Throughout this argument you guys are having, I’ve tried to consider how sexualizing an illness could possibly help educate people about the illness itself rather than idealize the people who haven’t suffered the illness. It can’t.

I can’t think of one reason it would actually encourage participation via donations. I can’t think of anyone who’d want to wear that T-shirt. Well, hipster wannabes who aren’t survivors, sure. But there’s not much they won’t sexualize for profit. Can you imagine a teacher showing up to school in a shirt with that slogan in effort to encourage boys to learn about breast cancer? Who’d want that as a bumper sticker? If you like to cop a good feel, then support breast cancer research. Really?

In addition, the slogan caters to a sort of scopophilia that resists healthy sex and sexuality. Our language often lies about our feelings about an event, an occurrence, an emotion, an illness, a line even, say in a punchline. I mention punchline because that’s what the second-base slogan is all about.

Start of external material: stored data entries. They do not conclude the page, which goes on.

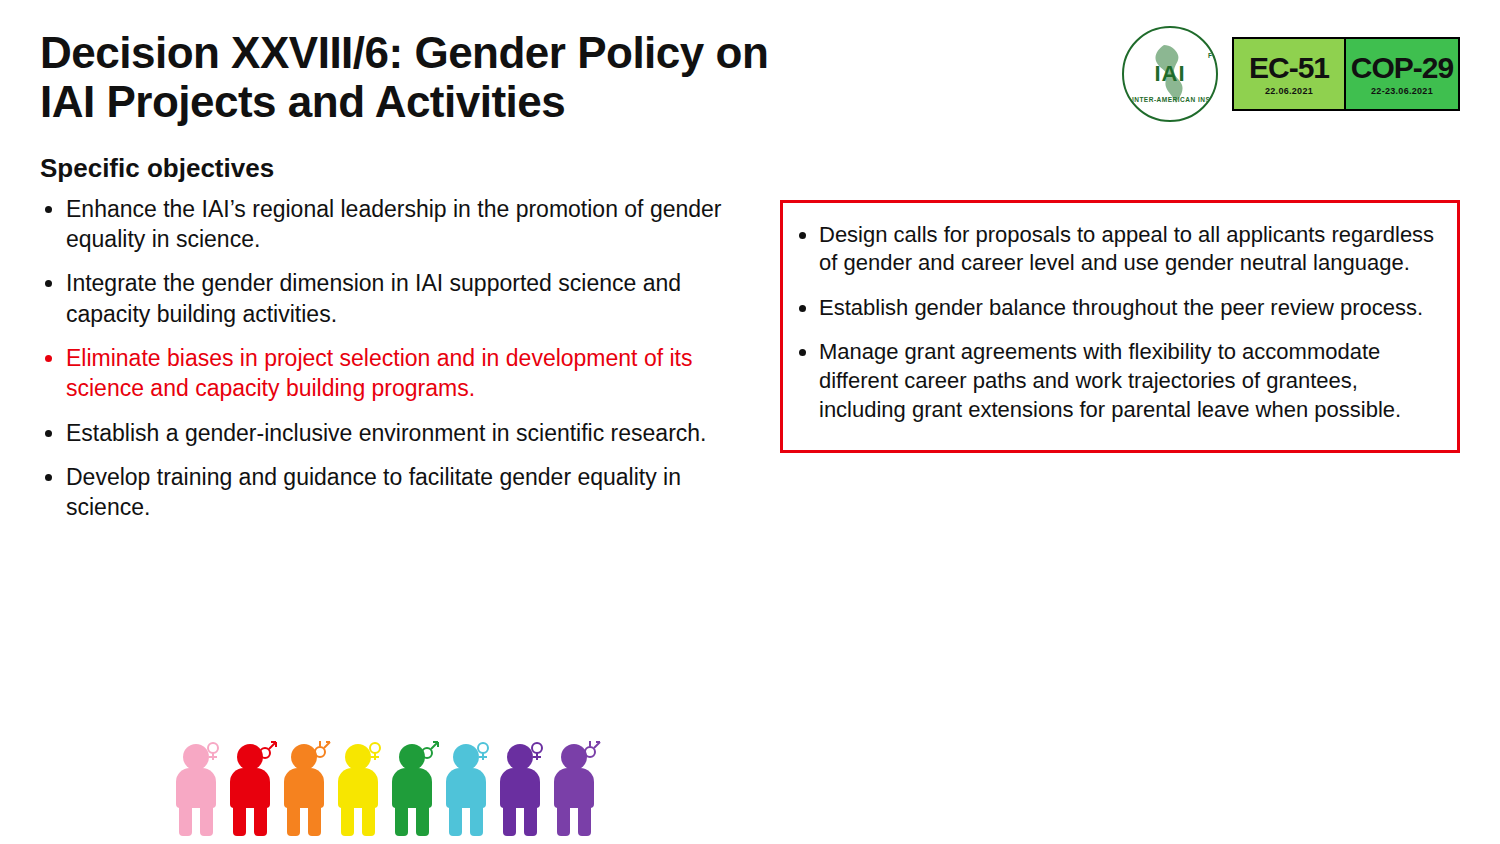Decision XXVIII/6: Gender Policy on
IAI Projects and Activities
INTER-AMERICAN INSTITUTE FOR GLOBAL CHANGE RESEARCH
IAI
EC-51
22.06.2021
COP-29
22-23.06.2021
Specific objectives
Enhance the IAI’s regional leadership in the promotion of gender equality in science.
Integrate the gender dimension in IAI supported science and capacity building activities.
Eliminate biases in project selection and in development of its science and capacity building programs.
Establish a gender-inclusive environment in scientific research.
Develop training and guidance to facilitate gender equality in science.
Design calls for proposals to appeal to all applicants regardless of gender and career level and use gender neutral language.
Establish gender balance throughout the peer review process.
Manage grant agreements with flexibility to accommodate different career paths and work trajectories of grantees, including grant extensions for parental leave when possible.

It’s a joke about men (and women, I suppose, but it’s a rather heterosexist cliche,) groping breasts as a mark of achievement on a date. You know, on their way to a home run, which is ultimate bragging rights. I suppose the joke about saving second base implies that a good second base grope is necessary for a successful home run, which is nonsense. Unfortunately, the joke is all about male sexual pleasure.

But let’s take this joke to its logical extreme. Let’s test just how funny the premise is. Rather than inserting the ideal image of sexualized breasts, let’s insert the image that we’re really addressing—precisely, the image of a woman’s body post-mastectomy. And since the image of the idealized woman’s body is the favorable image, then we immediately see that, in this joke about second-base, we are actively denegrating the surgically altered body. The joke is at the expense of women who have undergone mastectomies.

The slogan about second base actually insults women who have had mastectomies by devaluing their bodies. Why not just post a photo of a survivor’s chest with text something like, “Isn’t this a shame?”

An extended perspective on what I posted earlier. Very important here… because anything that promotes “breast cancer awareness” while making survivors feel ashamed and excluded is disgusting.